The Prideaux family later abandoned their seat at Prideaux and moved to Devon, where it spread out in various branches, earliest at Orcheton, Modbury, inherited by the marriage of Sir Thomas Pridias's uncle Geoffry Pridias to the heiress Isabella de Orcharton. Later branches were seated at Adeston, Holbeton; Thuborough, Sutcombe; Soldon, Holsworthy; Netherton, Farway (see Prideaux baronets); Ashburton; Nutwell, Woodbury and Ford Abbey, Thorncombe and at Prideaux Place in the parish of Padstow, Cornwall, where the Prideaux-Brune family still resides today.
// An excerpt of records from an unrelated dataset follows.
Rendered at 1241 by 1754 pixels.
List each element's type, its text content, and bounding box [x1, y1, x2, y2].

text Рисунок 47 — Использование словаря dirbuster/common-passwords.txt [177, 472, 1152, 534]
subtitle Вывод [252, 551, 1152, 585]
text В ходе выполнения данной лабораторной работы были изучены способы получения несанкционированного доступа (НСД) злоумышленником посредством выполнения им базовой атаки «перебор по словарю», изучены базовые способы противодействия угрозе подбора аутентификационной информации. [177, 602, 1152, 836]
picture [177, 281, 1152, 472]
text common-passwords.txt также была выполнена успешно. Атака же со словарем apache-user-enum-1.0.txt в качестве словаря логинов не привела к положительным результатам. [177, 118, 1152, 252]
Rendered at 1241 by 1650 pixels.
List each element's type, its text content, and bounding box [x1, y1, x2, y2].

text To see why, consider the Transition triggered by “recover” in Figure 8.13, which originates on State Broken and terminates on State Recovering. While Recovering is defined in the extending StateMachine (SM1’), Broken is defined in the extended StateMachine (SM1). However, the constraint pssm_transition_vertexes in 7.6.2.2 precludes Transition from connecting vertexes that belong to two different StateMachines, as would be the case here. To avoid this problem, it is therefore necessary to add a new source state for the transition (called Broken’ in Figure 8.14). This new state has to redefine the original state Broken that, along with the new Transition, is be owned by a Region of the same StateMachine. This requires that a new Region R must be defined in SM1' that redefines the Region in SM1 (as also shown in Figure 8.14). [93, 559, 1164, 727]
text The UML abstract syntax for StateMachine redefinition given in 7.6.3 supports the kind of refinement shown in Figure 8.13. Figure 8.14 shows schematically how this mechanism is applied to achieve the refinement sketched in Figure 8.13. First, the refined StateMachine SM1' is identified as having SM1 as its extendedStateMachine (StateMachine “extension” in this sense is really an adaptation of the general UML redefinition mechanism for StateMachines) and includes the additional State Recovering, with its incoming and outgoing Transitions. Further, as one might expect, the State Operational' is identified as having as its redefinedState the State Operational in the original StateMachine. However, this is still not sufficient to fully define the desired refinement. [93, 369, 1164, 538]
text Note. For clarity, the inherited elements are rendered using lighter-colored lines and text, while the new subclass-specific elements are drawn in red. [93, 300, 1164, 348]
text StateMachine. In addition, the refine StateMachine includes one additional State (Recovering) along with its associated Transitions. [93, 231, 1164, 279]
It was one of the most widespread and successful of all the gentry families of Devon, and as remarked upon by Swete (d.1821), exceptionally most of the expansion was performed by younger sons, who by the custom of primogeniture were expected to make their own fortunes.

==Career==
He was a Member of Parliament for Cornwall in 1298 and was a Collector of the Subsidy in 1298. In 1297 he is recorded as holding lands to the annual value of £20. Thomas de Pridias, in 1294, was summoned from the County of Cornwall to
perform military service against the Welsh, and, in the same year, he was appointed one of the Assessors and Collectors of the subsidy for the county, as he was again in 1309. In 1297, as Sir Thomas Pridias, he was returned from Cornwall as holding lands or rents of the value of £20 a year or upwards, and as such was summoned under the general writ to perform military service, with horses and arms, beyond the seas.' In the following year he was returned as Knight for the shire of Cornwall at the Parliament held at York, and in 1301 he was summoned from Cornwall to perform military service in person against the Scots.

==Landholdings==
===Newham===
The manor of Newham was situated in the parishes of Kenwyn and Kea, situated south of the former Church of St Mary, now Truro Cathedral. The estate was sold by Lord Vivian in the 1920s. Today it is represented by Higher Newham Farm, 92 acres of which in 2014 were scheduled to be built on to provide 155 dwelling houses

===Truro===
John de Ripariis (de Rivers) granted, under the designation of Thomas son of Reginald de Prydyas, Knt., one messuage and one garden in Trurue Marche, with the advowson of the Church of the Blessed Mary of Trurue appertaining to the same garden and house, and one place of land called the Castle, together with the moiety of the free Borough of Trurue Marche with fairs, markets, tolls, stallages, riverage, sac and soc, toll and them, infangenethef, utfangenethef, with all the liberties to the said borough pertaining, &c., &c., and the services of Thomas Davy for the moiety of the mill which he holds of him in Trureu, to hold to the said Thomas de Pridyas his heirs and assigns of him the said John de Ripariis and his heirs and assigns for ever of the King in capite by the accustomed services.

==Marriage, children and death==
He married a certain Rose, of unrecorded family origins, who in 1345 exercised patronage of the advowson of St Mary's Church in Truro, Cornwall (demolished in the 1500s, now Truro Cathedral). By his wife he had children including his son and heir, Geoffry de Pridias (1274 – before 1347).

On Thomas's death in 1310 or 1311, he held, amongst others, a part of the Borough of Truro and the manor of Nywenen (Newnham).

==Sources==
- Vivian, Lt.Col. J. L., (Ed.) The Visitations of the County of Devon: Comprising the Heralds' Visitations of 1531, 1564 & 1620, Exeter, 1895, p. 616, pedigree of Prideaux of Prideaux
- Maclean, Sir John, Parochial and Family History of the Deanery of Trigg Minor, in the County of Cornwall, Vol.2, London, 1876.